Nature Ecology & Evolution

2021년3월30일

Consumption of products like beef, soy, coffee, cocoa, palm oil and timber by wealthy nations is directly linked to deforestation in threatened tropical biomes, finds a study published in Nature Ecology & Evolution.

Increased global demand for agricultural and forestry commodities has led to deforestation worldwide. Prior research examined links between global supply chains and deforestation, but most studies were conducted at a regional level or only focused on specific commodities.
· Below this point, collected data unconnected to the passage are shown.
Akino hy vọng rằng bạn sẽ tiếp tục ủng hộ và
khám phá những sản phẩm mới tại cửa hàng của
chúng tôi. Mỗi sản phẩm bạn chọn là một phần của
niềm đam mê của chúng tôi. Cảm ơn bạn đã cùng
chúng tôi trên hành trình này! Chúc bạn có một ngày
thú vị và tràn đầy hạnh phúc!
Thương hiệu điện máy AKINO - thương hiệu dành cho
Keiichiro Kanemoto and Nguyen Hoang combined previously published information on forest loss and its drivers, with a global database of domestic and international trade relationships between 15,000 industry sectors from 2001 to 2015. Using these data, they quantified each country’s deforestation footprint domestically and internationally based on the population’s consumption.

The authors found that a number of countries have increased net forest gains domestically, but their deforestation footprint — primarily in tropical forests — has increased due to importing goods. They show that consumption in G7 countries — USA, UK, France, Germany, Italy, Canada and Japan — accounts for an average loss of 3.9 trees per person per year. Examining deforestation patterns for specific commodities, the authors found that cocoa consumption in Germany poses a very high risk to forests in Côte d’Ivoire and Ghana, and deforestation in coastal Tanzania is linked to Japanese demand for agricultural products. The authors also demonstrate how deforestation drivers may differ within countries: deforestation in the Central Highlands of Vietnam is mainly driven by coffee consumption in USA, Germany and Italy, whereas North Vietnam’s deforestation is largely linked to timber exports to China, South Korea and Japan.

The authors conclude that understanding the specific links between global trade and deforestation is necessary to create better regulations and science-based interventions to protect forests from disappearing.